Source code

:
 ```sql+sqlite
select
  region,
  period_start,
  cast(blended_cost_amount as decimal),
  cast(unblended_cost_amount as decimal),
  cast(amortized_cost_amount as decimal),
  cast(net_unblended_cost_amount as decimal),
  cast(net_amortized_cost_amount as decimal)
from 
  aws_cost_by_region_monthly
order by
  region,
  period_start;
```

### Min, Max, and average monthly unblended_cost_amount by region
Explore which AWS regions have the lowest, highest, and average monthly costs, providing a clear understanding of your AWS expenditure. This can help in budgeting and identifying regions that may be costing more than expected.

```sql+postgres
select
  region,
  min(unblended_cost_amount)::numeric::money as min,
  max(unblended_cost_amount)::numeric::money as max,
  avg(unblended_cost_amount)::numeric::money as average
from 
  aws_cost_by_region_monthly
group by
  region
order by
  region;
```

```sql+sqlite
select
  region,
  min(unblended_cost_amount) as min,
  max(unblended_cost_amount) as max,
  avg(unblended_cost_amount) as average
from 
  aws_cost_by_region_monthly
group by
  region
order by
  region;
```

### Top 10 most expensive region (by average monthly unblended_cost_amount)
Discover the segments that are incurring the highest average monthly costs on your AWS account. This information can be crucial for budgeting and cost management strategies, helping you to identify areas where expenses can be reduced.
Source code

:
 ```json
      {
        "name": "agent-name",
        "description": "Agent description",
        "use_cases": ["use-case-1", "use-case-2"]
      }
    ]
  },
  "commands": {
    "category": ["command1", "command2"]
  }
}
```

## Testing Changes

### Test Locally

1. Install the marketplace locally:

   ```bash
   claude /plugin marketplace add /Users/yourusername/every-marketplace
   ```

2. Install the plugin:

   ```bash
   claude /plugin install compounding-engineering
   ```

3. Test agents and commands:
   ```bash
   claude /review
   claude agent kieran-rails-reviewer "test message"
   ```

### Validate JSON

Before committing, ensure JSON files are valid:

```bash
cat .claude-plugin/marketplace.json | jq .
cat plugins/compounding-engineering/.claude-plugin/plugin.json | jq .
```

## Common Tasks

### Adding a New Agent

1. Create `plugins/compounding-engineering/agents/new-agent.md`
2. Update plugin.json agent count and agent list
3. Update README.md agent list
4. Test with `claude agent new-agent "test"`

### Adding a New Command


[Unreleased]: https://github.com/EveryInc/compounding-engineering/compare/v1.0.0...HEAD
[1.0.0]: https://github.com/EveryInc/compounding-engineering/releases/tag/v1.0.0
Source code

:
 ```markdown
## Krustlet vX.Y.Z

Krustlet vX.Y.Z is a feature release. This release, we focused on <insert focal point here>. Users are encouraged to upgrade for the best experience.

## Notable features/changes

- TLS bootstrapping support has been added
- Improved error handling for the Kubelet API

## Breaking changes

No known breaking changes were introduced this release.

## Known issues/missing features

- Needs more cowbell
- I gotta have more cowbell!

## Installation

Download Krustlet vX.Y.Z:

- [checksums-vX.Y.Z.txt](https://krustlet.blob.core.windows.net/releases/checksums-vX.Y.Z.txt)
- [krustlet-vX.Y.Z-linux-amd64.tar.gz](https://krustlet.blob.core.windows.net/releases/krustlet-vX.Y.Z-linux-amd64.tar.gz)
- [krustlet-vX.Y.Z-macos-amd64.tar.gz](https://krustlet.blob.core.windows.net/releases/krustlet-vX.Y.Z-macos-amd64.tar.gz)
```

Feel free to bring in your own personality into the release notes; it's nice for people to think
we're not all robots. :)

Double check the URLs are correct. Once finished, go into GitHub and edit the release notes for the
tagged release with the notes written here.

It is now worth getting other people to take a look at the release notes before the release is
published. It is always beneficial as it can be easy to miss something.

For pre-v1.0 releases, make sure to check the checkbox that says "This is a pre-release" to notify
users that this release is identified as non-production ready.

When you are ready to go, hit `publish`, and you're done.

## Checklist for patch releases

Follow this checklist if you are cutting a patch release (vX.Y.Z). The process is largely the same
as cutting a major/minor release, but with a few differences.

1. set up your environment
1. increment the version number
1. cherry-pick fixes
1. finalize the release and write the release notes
━━━━━━━━━━━━━━━━
AIM OF THE EXERCISE: A word-for-word transcription of the material is required.

FINISHED TASK:
Source code

:
 ```sql+sqlite
select
  region,
  period_start,
  cast(blended_cost_amount as decimal),
  cast(unblended_cost_amount as decimal),
  cast(amortized_cost_amount as decimal),
  cast(net_unblended_cost_amount as decimal),
  cast(net_amortized_cost_amount as decimal)
from 
  aws_cost_by_region_monthly
order by
  region,
  period_start;
```

### Min, Max, and average monthly unblended_cost_amount by region
Explore which AWS regions have the lowest, highest, and average monthly costs, providing a clear understanding of your AWS expenditure. This can help in budgeting and identifying regions that may be costing more than expected.

```sql+postgres
select
  region,
  min(unblended_cost_amount)::numeric::money as min,
  max(unblended_cost_amount)::numeric::money as max,
  avg(unblended_cost_amount)::numeric::money as average
from 
  aws_cost_by_region_monthly
group by
  region
order by
  region;
```

```sql+sqlite
select
  region,
  min(unblended_cost_amount) as min,
  max(unblended_cost_amount) as max,
  avg(unblended_cost_amount) as average
from 
  aws_cost_by_region_monthly
group by
  region
order by
  region;
```

### Top 10 most expensive region (by average monthly unblended_cost_amount)
Discover the segments that are incurring the highest average monthly costs on your AWS account. This information can be crucial for budgeting and cost management strategies, helping you to identify areas where expenses can be reduced.
Source code

:
 ```json
      {
        "name": "agent-name",
        "description": "Agent description",
        "use_cases": ["use-case-1", "use-case-2"]
      }
    ]
  },
  "commands": {
    "category": ["command1", "command2"]
  }
}
```

## Testing Changes

### Test Locally

1. Install the marketplace locally:

   ```bash
   claude /plugin marketplace add /Users/yourusername/every-marketplace
   ```

2. Install the plugin:

   ```bash
   claude /plugin install compounding-engineering
   ```

3. Test agents and commands:
   ```bash
   claude /review
   claude agent kieran-rails-reviewer "test message"
   ```

### Validate JSON

Before committing, ensure JSON files are valid:

```bash
cat .claude-plugin/marketplace.json | jq .
cat plugins/compounding-engineering/.claude-plugin/plugin.json | jq .
```

## Common Tasks

### Adding a New Agent

1. Create `plugins/compounding-engineering/agents/new-agent.md`
2. Update plugin.json agent count and agent list
3. Update README.md agent list
4. Test with `claude agent new-agent "test"`

### Adding a New Command


[Unreleased]: https://github.com/EveryInc/compounding-engineering/compare/v1.0.0...HEAD
[1.0.0]: https://github.com/EveryInc/compounding-engineering/releases/tag/v1.0.0
Source code

:
 ```markdown
## Krustlet vX.Y.Z

Krustlet vX.Y.Z is a feature release. This release, we focused on <insert focal point here>. Users are encouraged to upgrade for the best experience.

## Notable features/changes

- TLS bootstrapping support has been added
- Improved error handling for the Kubelet API

## Breaking changes

No known breaking changes were introduced this release.

## Known issues/missing features

- Needs more cowbell
- I gotta have more cowbell!

## Installation

Download Krustlet vX.Y.Z:

- [checksums-vX.Y.Z.txt](https://krustlet.blob.core.windows.net/releases/checksums-vX.Y.Z.txt)
- [krustlet-vX.Y.Z-linux-amd64.tar.gz](https://krustlet.blob.core.windows.net/releases/krustlet-vX.Y.Z-linux-amd64.tar.gz)
- [krustlet-vX.Y.Z-macos-amd64.tar.gz](https://krustlet.blob.core.windows.net/releases/krustlet-vX.Y.Z-macos-amd64.tar.gz)
```

Feel free to bring in your own personality into the release notes; it's nice for people to think
we're not all robots. :)

Double check the URLs are correct. Once finished, go into GitHub and edit the release notes for the
tagged release with the notes written here.

It is now worth getting other people to take a look at the release notes before the release is
published. It is always beneficial as it can be easy to miss something.

For pre-v1.0 releases, make sure to check the checkbox that says "This is a pre-release" to notify
users that this release is identified as non-production ready.

When you are ready to go, hit `publish`, and you're done.

## Checklist for patch releases

Follow this checklist if you are cutting a patch release (vX.Y.Z). The process is largely the same
as cutting a major/minor release, but with a few differences.

1. set up your environment
1. increment the version number
1. cherry-pick fixes
1. finalize the release and write the release notes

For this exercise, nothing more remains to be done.